** Instruction **
The copy must run from the first line of the entries below through the line containing "от Джей Крауновър, известна", restated word for word, with pictures left out.
═════ Information given ═════
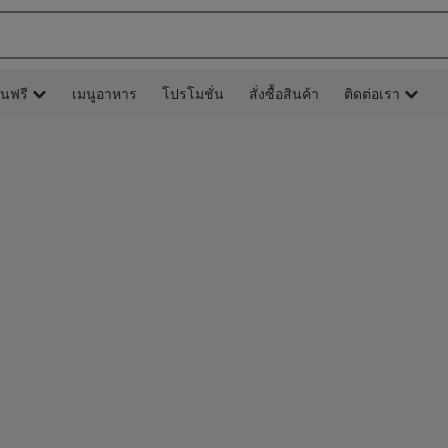
ยนฟรี
เมนูอาหาร
โปรโมชั่น
สั่งซื้อสินค้า
ติดต่อเรา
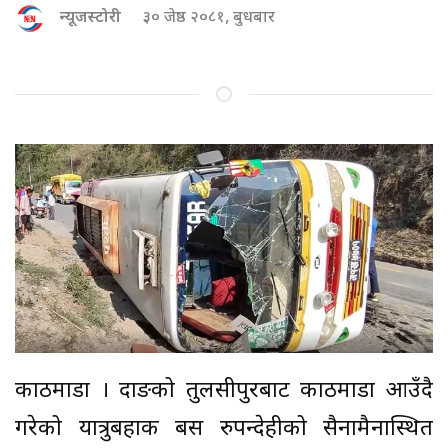
न्यूजस्टोरी
३० जेष्ठ २०८१, बुधबार
काठमाडौं । दाङको तुलसीपुरबाट काठमाडौं आउँदै
गरेको यात्रुबहाक बस रुपन्देहीको सैनामैनास्थित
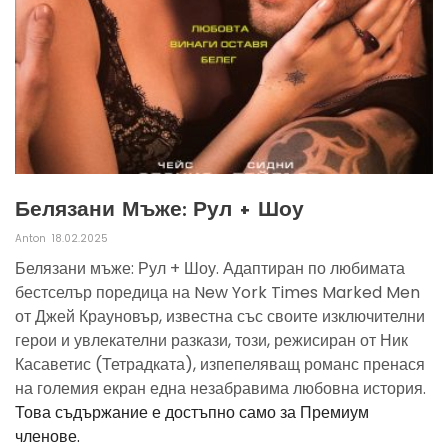
Белязани Мъже: Рул + Шоу
Anton
18.02.2025
Белязани мъже: Рул + Шоу. Адаптиран по любимата
бестселър поредица на New York Times Marked Men
от Джей Крауновър, известна със своите изключителни
герои и увлекателни разкази, този, режисиран от Ник
Касаветис (Тетрадката), изпепеляващ романс пренася
на големия екран една незабравима любовна история.
Това съдържание е достъпно само за Премиум
членове.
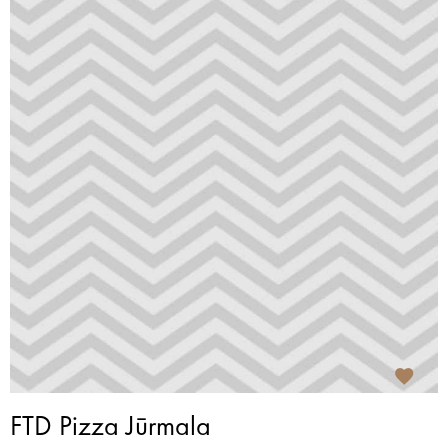
FTD Pizza Jūrmala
═════
** Completed task **
ยนฟรี
เมนูอาหาร
โปรโมชั่น
สั่งซื้อสินค้า
ติดต่อเรา
न्यूजस्टोरी
३० जेष्ठ २०८१, बुधबार
काठमाडौं । दाङको तुलसीपुरबाट काठमाडौं आउँदै
गरेको यात्रुबहाक बस रुपन्देहीको सैनामैनास्थित
Белязани Мъже: Рул + Шоу
Anton
18.02.2025
Белязани мъже: Рул + Шоу. Адаптиран по любимата
бестселър поредица на New York Times Marked Men
от Джей Крауновър, известна със своите изключителни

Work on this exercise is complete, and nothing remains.